Hey mate, I'm a fridgie/sparky but mainly work in commercial
Anyway
Your fridge possibly went into thermo overload protection ,
I've seen this on hot days when people try and cold crash 40 odd litres of liquid down and the fridge can't handle the load and the compressor gets too hot and goes into thermal overload to protect the motor windings from burn out and the compressor valves from seizing up.
What happens is you switch it on the controller from ferment temp, to chill temp, and the compressor is running hard, the condenser gets very hot , but due to the nature of the big load of 40 litres the fridge has trouble cooling down , therefore no return cool gas back to the compressor from the evaporator is occurring , this causes the compressor to get very hot and then thermal overload goes in.

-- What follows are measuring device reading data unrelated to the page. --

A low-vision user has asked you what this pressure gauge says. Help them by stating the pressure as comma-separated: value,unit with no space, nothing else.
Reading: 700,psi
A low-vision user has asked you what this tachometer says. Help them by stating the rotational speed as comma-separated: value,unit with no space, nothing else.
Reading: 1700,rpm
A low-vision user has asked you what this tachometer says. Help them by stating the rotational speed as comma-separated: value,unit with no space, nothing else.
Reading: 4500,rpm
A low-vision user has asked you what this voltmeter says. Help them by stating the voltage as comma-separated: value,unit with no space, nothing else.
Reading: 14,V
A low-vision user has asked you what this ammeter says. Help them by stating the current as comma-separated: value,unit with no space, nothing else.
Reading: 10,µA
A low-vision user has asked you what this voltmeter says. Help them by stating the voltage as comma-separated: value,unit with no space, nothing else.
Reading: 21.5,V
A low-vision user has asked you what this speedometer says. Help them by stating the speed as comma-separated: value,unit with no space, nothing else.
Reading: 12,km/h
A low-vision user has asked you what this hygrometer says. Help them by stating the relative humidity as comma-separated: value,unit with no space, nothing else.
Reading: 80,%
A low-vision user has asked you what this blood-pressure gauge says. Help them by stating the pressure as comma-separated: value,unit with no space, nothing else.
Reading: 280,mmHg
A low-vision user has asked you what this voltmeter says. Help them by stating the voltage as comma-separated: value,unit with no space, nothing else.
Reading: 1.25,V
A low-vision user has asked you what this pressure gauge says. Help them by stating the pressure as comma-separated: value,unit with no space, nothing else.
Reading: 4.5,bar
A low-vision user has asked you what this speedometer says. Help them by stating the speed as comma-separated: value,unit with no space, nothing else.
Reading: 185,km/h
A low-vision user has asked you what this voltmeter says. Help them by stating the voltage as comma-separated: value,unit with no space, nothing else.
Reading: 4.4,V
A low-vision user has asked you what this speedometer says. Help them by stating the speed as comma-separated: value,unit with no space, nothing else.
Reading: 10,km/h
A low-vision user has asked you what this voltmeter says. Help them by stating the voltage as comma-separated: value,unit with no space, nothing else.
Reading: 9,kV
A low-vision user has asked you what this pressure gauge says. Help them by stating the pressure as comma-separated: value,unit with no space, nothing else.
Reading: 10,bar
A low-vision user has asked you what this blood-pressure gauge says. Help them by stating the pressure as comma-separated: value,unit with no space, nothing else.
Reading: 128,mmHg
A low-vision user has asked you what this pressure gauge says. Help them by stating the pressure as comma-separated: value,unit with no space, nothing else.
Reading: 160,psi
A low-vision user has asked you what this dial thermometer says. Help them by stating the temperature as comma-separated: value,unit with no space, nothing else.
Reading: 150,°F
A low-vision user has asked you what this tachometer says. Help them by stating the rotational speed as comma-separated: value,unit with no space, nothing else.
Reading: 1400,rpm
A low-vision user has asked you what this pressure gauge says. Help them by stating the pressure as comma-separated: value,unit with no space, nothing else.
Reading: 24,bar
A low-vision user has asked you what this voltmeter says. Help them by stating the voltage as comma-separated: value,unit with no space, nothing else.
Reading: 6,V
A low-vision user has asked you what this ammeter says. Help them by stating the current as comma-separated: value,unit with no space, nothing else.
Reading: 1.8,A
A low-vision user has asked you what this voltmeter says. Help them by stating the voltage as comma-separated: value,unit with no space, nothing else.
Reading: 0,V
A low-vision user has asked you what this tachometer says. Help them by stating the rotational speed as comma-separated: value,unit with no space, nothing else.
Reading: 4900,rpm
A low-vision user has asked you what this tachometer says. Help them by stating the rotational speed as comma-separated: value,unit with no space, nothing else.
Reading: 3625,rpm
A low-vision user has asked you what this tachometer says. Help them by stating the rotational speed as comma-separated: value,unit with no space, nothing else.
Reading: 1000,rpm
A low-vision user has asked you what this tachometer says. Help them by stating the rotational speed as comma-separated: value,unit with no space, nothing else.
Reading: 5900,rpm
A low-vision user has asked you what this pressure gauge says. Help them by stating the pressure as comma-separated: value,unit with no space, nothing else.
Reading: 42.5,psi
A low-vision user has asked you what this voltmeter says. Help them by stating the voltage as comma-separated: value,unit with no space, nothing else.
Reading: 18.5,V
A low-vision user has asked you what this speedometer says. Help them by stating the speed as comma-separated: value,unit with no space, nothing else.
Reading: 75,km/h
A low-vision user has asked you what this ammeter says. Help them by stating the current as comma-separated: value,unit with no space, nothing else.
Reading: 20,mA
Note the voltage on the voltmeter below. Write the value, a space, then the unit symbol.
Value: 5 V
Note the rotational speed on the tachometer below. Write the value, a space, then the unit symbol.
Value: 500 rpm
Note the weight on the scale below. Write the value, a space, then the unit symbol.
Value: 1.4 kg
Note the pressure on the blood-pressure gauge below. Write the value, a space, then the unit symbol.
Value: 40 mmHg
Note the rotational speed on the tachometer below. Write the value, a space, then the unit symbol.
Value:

The compressors require cooling refrigerant to flow back to assist with cooling.
What happens now is you will have a constant cycling effect, compressor wayyy to hot, into thermal overload, it cools down slightly, kicks in then goes into overload again,
Can keep happening over the course of a hot day, till ambient temps cool off abit and the system gets a chance to get going due to the condenser getting rid of heat more effectively and therefore abetter chance of refrig cool vapour getting back to the compressor plus the added less head pressure on the compressor discharge side.
This May or may not be your problem, but going on the information you provided earlier in this thread sounds to me what's going on. Especially if your rear condensing area is confined space, your fridge will have a lot of issues getting rid of heat and the rear compressor stays very hot back there as well.
If this is what's happening, you will need to ,
1: try and get some more airflow at rear of fridge if possible, you may need a small fan.
2: don't go into cold crash during hot day with a big load ie 30-50 ltrs especially on older fridges as their compressors are usually tired and the systems are getting ineffiencient at pulling big loads,
3: cold crash at night , just before bed, so the fridge works through the night and pulls the main part of load down to temp or close to it by morning, that way, there is minimal load on condenser and compressor from cooler ambients, plus the evaporator in your fridge will be flooding through more with liquid refrigerant letting more cooled vapours back to compressor to keep the thermal overload happy.
4: set your controller with at least .5 degree differential and 10 min time delay to protect compressor from short cycling.